Jim,
Your Tascam 22-4 isn't necessarily meant to hook up in surround sound like that. You're thinking along the lines of a "quad" machine (The Quadraphonic system from the early-mid '70s), in which case it would wire up in a configuration simliar to what you've mentioned.
If you want to play 4-track stereo tapes on your 22-4, you'll have to hook up Channel 1 for Left, and Channel 3 for Right. If you listened to a regular stereo tape through tracks 2 and 4, you'd be hearing the other side of the tape backwards! Four-track recorders of the format you have are meant for professional recording where a multitrack mixer is fed into 4 recording buses, which are recorded on the 4 discrete channels on the R2R in one winding direction. Regular stereo tapes use tracks 1 and 3 for a stereo pair, so when the end of the tape is reached, you'd flip it over and use "tracks 1 and 3 on the other side," which correspond to 2 and 4 on "Side A" (the direction that is played when you first thread the tape).

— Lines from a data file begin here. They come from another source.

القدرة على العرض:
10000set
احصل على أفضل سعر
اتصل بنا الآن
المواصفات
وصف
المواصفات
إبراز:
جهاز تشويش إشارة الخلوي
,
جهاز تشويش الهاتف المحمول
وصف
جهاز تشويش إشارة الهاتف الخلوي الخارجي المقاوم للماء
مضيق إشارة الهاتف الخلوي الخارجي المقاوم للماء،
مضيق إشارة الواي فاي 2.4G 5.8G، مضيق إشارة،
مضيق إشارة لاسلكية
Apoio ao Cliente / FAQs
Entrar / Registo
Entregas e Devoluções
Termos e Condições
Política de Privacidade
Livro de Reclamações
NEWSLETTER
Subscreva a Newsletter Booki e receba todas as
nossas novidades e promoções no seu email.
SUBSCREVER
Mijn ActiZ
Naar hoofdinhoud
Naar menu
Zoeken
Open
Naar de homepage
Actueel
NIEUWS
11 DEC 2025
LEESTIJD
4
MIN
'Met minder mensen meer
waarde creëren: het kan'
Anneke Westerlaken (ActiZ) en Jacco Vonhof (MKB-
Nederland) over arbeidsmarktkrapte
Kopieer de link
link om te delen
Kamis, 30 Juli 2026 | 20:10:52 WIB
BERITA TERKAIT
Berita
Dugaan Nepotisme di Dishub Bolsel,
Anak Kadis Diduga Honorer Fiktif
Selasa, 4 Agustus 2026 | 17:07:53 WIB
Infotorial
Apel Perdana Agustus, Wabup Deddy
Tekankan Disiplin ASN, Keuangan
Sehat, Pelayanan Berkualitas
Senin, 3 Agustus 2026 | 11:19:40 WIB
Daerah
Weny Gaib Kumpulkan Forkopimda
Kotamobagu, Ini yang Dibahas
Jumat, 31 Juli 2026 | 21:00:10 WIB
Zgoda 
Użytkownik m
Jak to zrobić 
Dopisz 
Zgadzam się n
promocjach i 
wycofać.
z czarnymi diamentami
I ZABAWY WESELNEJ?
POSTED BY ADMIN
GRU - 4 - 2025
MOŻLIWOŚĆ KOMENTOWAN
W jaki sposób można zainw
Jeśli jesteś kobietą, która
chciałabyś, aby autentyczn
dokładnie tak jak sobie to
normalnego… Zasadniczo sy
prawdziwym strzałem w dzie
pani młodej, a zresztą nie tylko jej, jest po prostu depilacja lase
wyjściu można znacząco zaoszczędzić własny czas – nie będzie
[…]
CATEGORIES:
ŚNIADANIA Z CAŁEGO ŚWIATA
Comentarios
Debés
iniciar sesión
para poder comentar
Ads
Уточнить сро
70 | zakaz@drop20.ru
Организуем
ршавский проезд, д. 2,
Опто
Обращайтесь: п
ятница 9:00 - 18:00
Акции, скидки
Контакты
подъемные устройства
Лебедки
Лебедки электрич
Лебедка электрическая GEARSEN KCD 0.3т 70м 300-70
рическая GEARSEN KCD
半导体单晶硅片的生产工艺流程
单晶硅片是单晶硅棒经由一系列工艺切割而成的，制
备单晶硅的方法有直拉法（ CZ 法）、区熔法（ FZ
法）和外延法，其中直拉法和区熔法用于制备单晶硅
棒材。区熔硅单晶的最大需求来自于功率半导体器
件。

So, if you have discrete 4-track tapes (all 4 tracks recorded in 1 direction), you'll have to somehow feed the 4 outputs from the R2R into a mixer where you can pan them to L and R accordingly. But if you're only playing stereo tapes, run channel 1 to left and 3 to right as I mentioned above.
Auto-reverse R2Rs play tracks 1 and 3 for Side A, then 2 and 4 for Side B with the winding direction reversed.
Hopefully this helps. I have a Tascam 34B (similar to your deck but 10.5" reels) and I'm looking for a 4-bus mixer to use with it so I can take advantage of the design.